- To-do item -
To complete this task, print all the data below exactly but leave out the images.

- Extracted material -
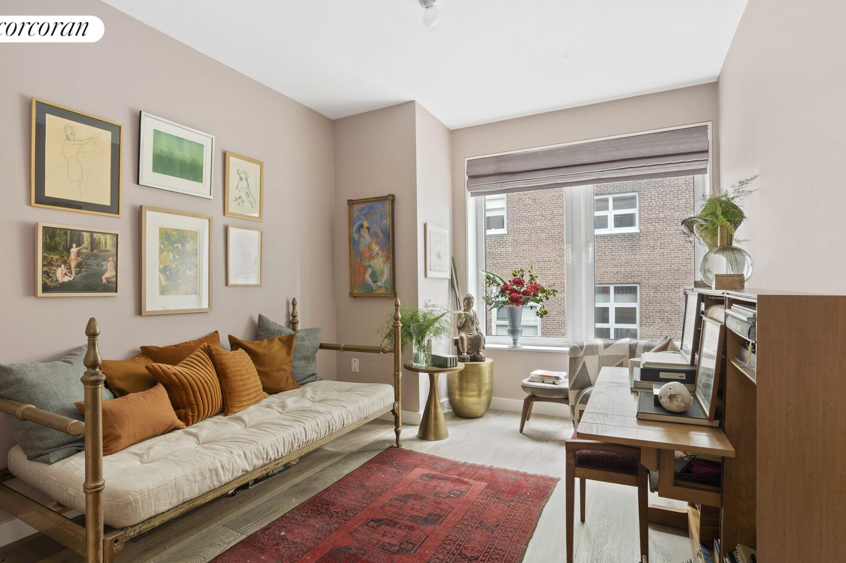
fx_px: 423
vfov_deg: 67.4
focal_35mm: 18
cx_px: 400
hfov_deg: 89.9
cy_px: 287
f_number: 8
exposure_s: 6
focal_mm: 17
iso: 100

- Response for this exercise -
fx_px: 423
vfov_deg: 67.4
focal_35mm: 18
cx_px: 400
hfov_deg: 89.9
cy_px: 287
f_number: 8
exposure_s: 6
focal_mm: 17
iso: 100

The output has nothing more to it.